Artikel 7f, derde lid, van de Uitvoeringsregeling huurprijzen woonruimte komt te luiden:

  • 3. De voorzitter heeft recht op een vergoeding van representatiekosten overeenkomstig artikel 68a, derde lid, onderdeel b, van het Algemeen Rijksambtenarenreglement. De plaatsvervangend voorzitter en de zittingsvoorzitters hebben recht op een vergoeding van representatiekosten overeenkomstig artikel 68a, derde lid, onderdeel c, van het Algemeen Rijksambtenarenreglement.

Artikel 2

Deze regeling treedt in werking met ingang van 1 januari 2014.

Deze regeling zal met de toelichting in de Staatscourant worden geplaatst.
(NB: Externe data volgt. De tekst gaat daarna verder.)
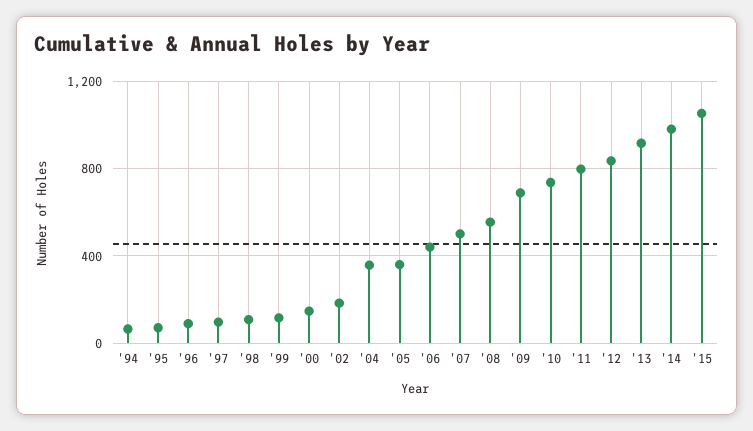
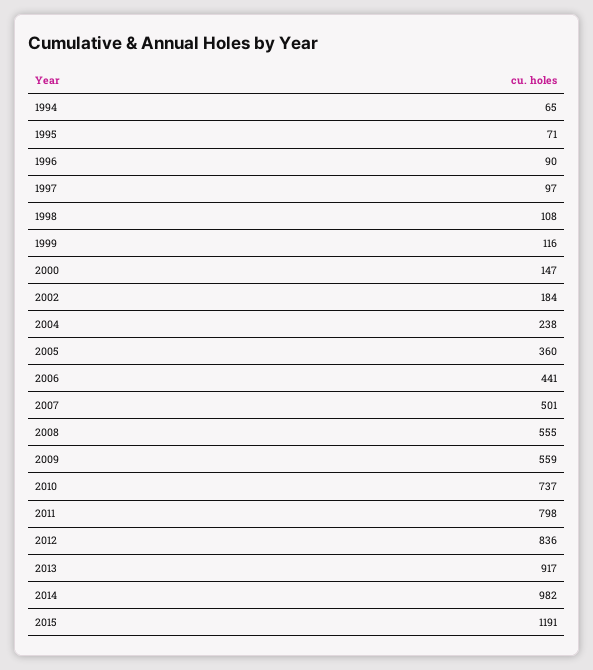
  {
    "'94": 65,
    "'95": 71,
    "'96": 90,
    "'97": 97,
    "'98": 108,
    "'99": 116,
    "'00": 147,
    "'02": 184,
-   "'04": 350,
+   "'04": 238,
    "'05": 360,
    "'06": 441,
    "'07": 501,
    "'08": 555,
-   "'09": 700,
+   "'09": 559,
    "'10": 737,
    "'11": 798,
    "'12": 836,
    "'13": 917,
    "'14": 982,
-   "'15": 1050
+   "'15": 1191
  }

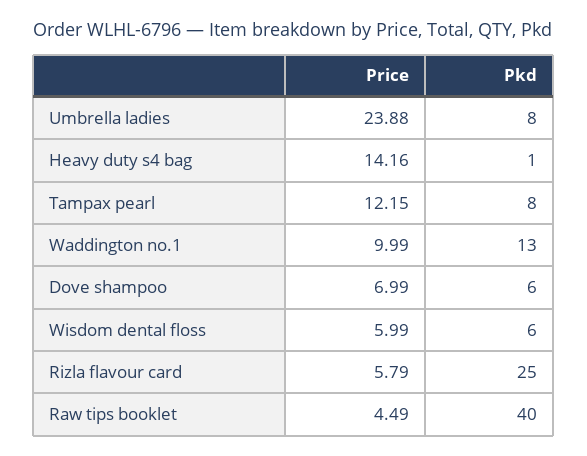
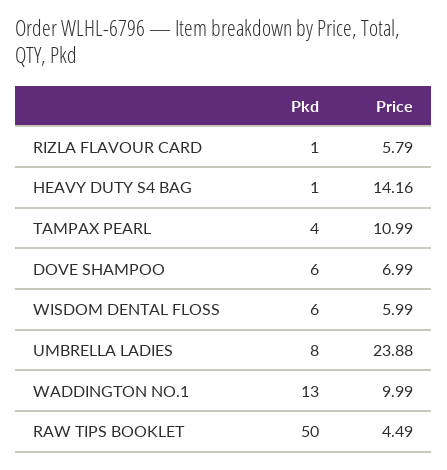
  {
    "Price": {
      "Umbrella ladies": 23.88,
      "Heavy duty s4 bag": 14.16,
-     "Tampax pearl": 12.15,
+     "Tampax pearl": 10.99,
      "Waddington no.1": 9.99,
      "Dove shampoo": 6.99,
      "Wisdom dental floss": 5.99,
      "Rizla flavour card": 5.79,
      "Raw tips booklet": 4.49
    },
    "Pkd": {
      "Umbrella ladies": 8,
      "Heavy duty s4 bag": 1,
-     "Tampax pearl": 8,
+     "Tampax pearl": 4,
      "Waddington no.1": 13,
      "Dove shampoo": 6,
      "Wisdom dental floss": 6,
-     "Rizla flavour card": 25,
+     "Rizla flavour card": 1,
-     "Raw tips booklet": 40
+     "Raw tips booklet": 50
    }
  }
’s-Gravenhage, 12 december 2013

De Minister voor Wonen en Rijksdienst, S.A. Blok.

TOELICHTING

De wijziging van artikel 7f, derde lid, van de Uitvoeringsregeling huurprijzen woonruimte is nodig vanwege een nieuwe regeling van de vergoeding van representatiekosten voor rijksambtenaren in artikel 68a van het Algemeen Rijksambtenarenreglement. Dit is geregeld in het Besluit van 26 november 2013 tot wijziging van het Algemeen Rijksambtenarenreglement, het Ambtenarenreglement Staten-Generaal en het Reglement Dienst Buitenlandse Zaken in verband met de harmonisatie van enkele secundaire arbeidsvoorwaarden Rijk en het herstel van enkele technische omissies (Stb. 2013, 489). In datzelfde besluit is het Besluit vergoeding representatiekosten ingetrokken.
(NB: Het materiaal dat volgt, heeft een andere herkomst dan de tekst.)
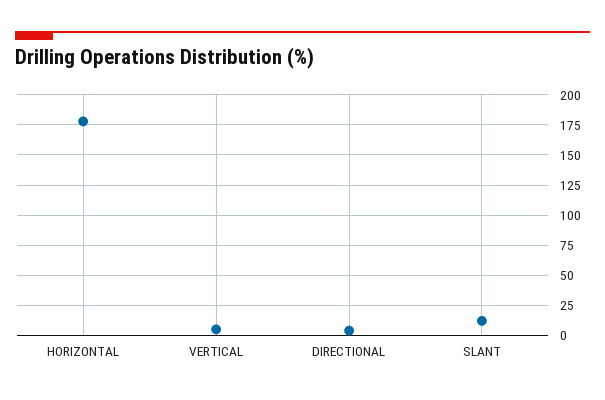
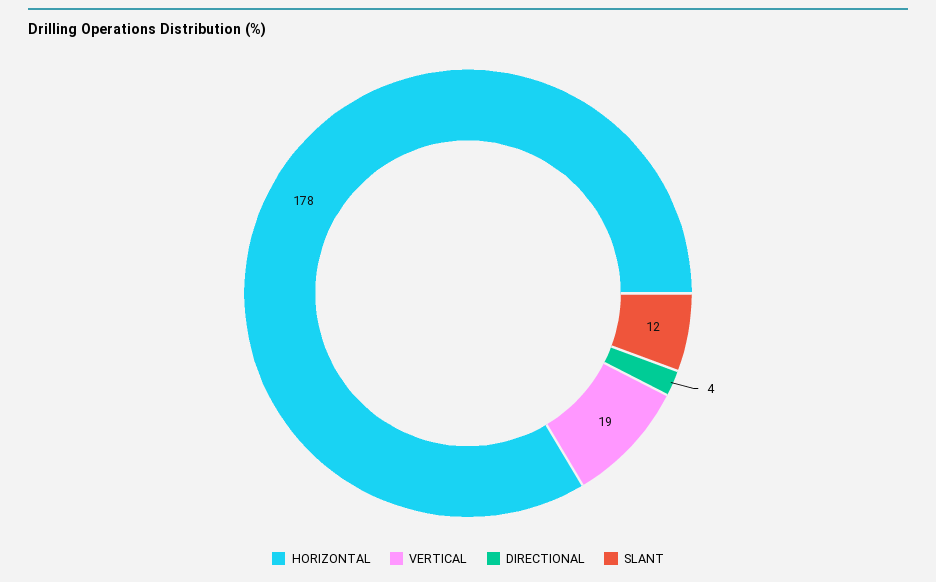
  {
    "HORIZONTAL": 178,
-   "VERTICAL": 5,
+   "VERTICAL": 19,
    "DIRECTIONAL": 4,
    "SLANT": 12
  }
In artikel 7f, derde lid, wordt bepaald dat de voorzitter van de huurcommissie recht heeft op een vergoeding van representatiekosten overeenkomstig artikel 68a, derde lid, onderdeel b, van het Algemeen Rijksambtenarenreglement. De plaatsvervangend voorzitter en de zittingsvoorzitters hebben recht op een vergoeding van representatiekosten overeenkomstig artikel 68a, derde lid, onderdeel c, van het Algemeen Rijksambtenarenreglement. Dit houdt in dat de representatievergoeding voor de voorzitter 75% van € 533,33, en voor de plaatsvervangend voorzitter en de zittingsvoorzitters 50% van € 533,33 bedraagt.
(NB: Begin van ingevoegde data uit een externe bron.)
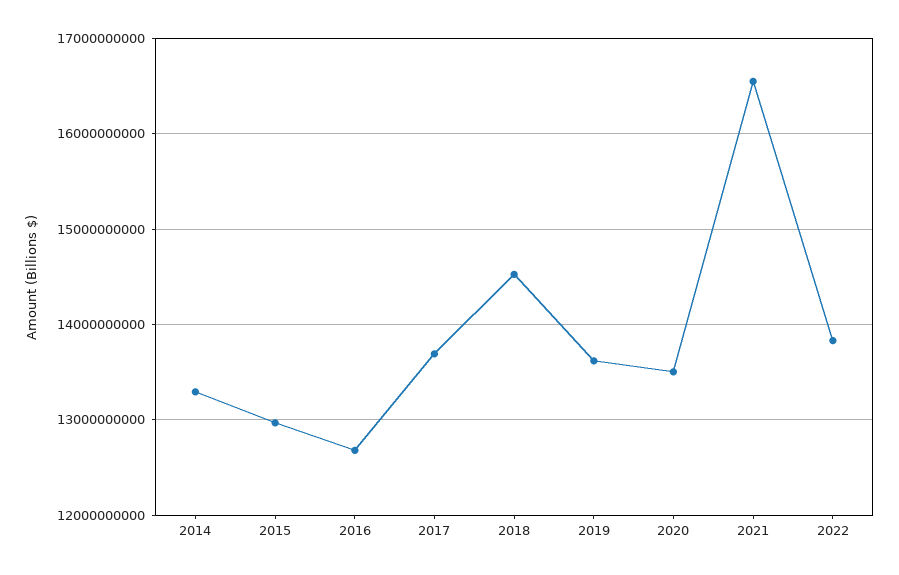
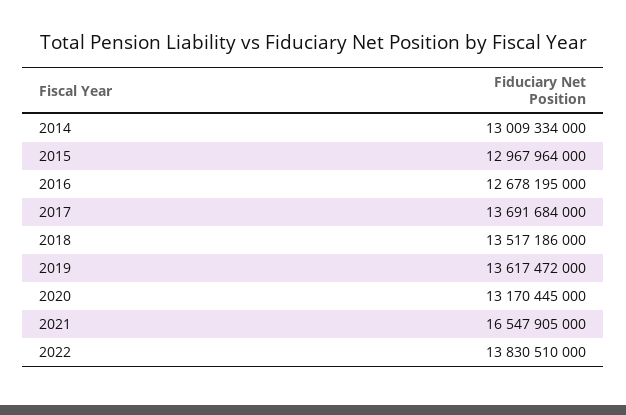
  {
-   "2014": 13300000000,
+   "2014": 13009334000,
    "2015": 12967964000,
    "2016": 12678195000,
    "2017": 13691684000,
-   "2018": 14500000000,
+   "2018": 13517186000,
    "2019": 13617472000,
-   "2020": 13500000000,
+   "2020": 13170445000,
    "2021": 16547905000,
    "2022": 13830510000
  }

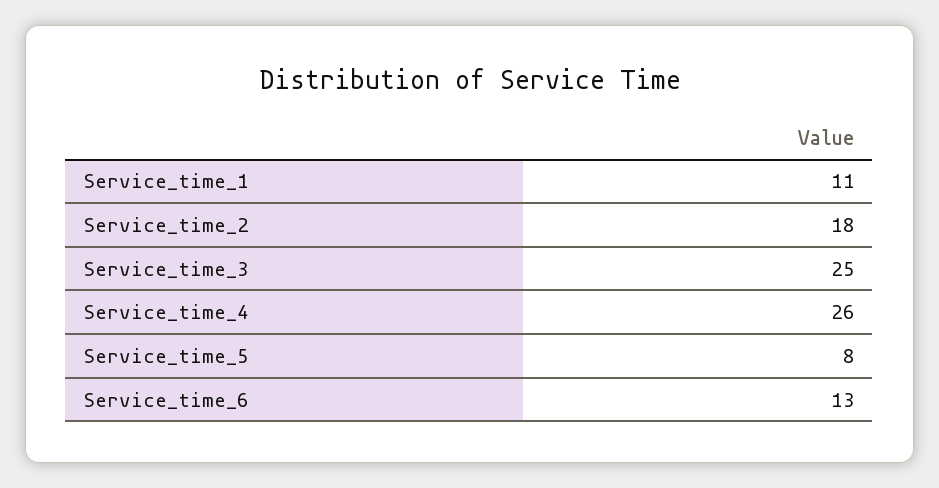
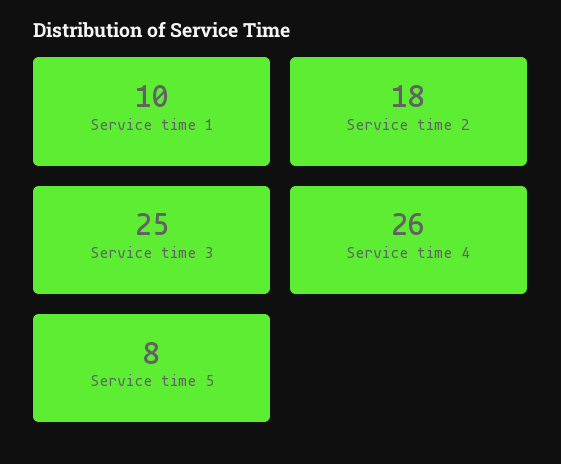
  {
-   "Service_time_1": 11,
+   "Service_time_1": 10,
    "Service_time_2": 18,
    "Service_time_3": 25,
    "Service_time_4": 26,
-   "Service_time_5": 8,
+   "Service_time_5": 8
-   "Service_time_6": 13
  }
In artikel 68a, negende lid, van het Algemeen Rijksambtenarenreglement is overigens bepaald dat het bedrag van € 533,33 per 1 januari van elk jaar bij regeling van Onze Minister voor Wonen en Rijksdienst wordt aangepast voor zover de consumentenprijsindex van het Centraal bureau voor de statistiek, geldend voor de maand september van het voorafgaande jaar, daartoe aanleiding geeft.

De Minister voor Wonen en Rijksdienst, S.A. Blok.